Page-level text extractions ::
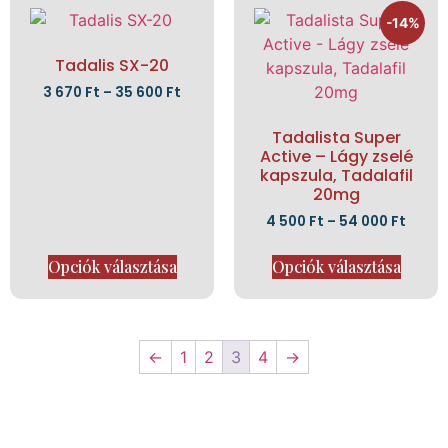
-14%
Tadalis SX-20
3 670
Ft
–
35 600
Ft
Tadalista Super
Active – Lágy zselé
kapszula, Tadalafil
20mg
4 500
Ft
–
54 000
Ft
Opciók választása
Opciók választása
←
1
2
3
4
→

Directions for this task :: Could you repeat every entry above exactly, with each picture omitted?

Response area ::
-14%
Tadalis SX-20
3 670
Ft
–
35 600
Ft
Tadalista Super
Active – Lágy zselé
kapszula, Tadalafil
20mg
4 500
Ft
–
54 000
Ft
Opciók választása
Opciók választása
←
1
2
3
4
→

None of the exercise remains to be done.